### WHAT IS REQUIRED
In the data that follows, find the line with "picture frame [521,76,559,129] -> none"; transcribe it, every later line up to the one with "none -> alarm clock [529,411,558,447]", and that line as well, exactly and with no others.

━━━ SUPPLIED RECORDS ━━━

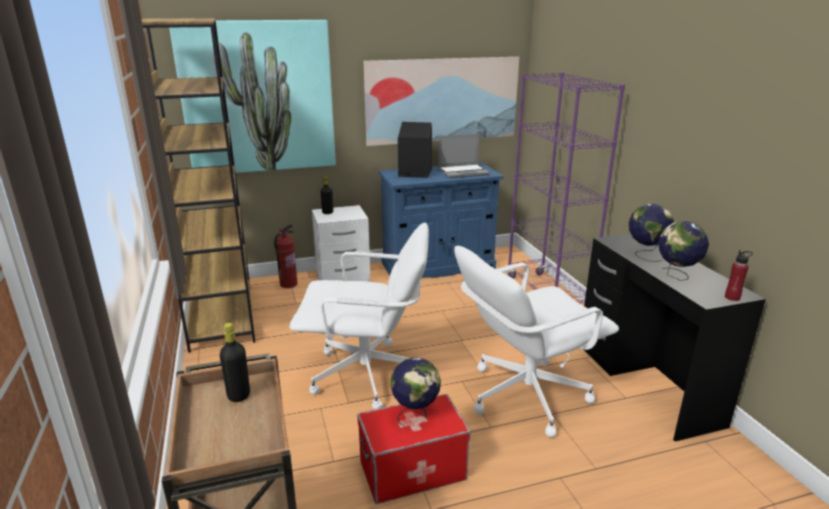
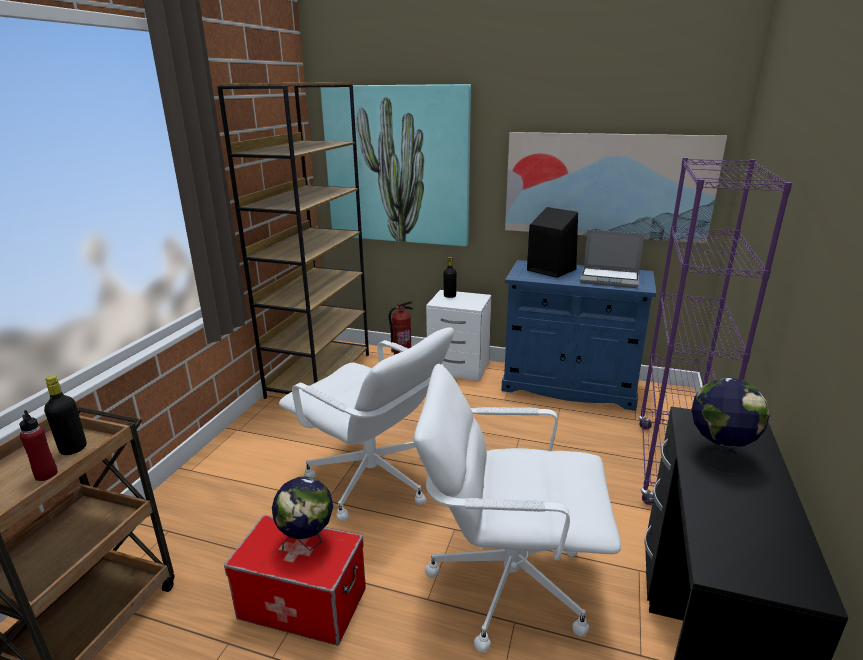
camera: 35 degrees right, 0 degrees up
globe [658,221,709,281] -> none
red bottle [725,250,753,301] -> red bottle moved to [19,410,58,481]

━━━
━━━ SUPPLIED RECORDS ━━━

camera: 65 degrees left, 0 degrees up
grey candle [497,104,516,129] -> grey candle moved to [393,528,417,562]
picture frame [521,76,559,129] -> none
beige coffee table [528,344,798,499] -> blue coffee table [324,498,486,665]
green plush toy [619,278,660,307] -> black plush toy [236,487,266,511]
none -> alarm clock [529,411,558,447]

━━━
━━━ SUPPLIED RECORDS ━━━

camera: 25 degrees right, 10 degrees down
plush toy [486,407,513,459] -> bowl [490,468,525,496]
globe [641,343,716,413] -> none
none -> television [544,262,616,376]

━━━

### COMPLETED EXERCISE
picture frame [521,76,559,129] -> none
beige coffee table [528,344,798,499] -> blue coffee table [324,498,486,665]
green plush toy [619,278,660,307] -> black plush toy [236,487,266,511]
none -> alarm clock [529,411,558,447]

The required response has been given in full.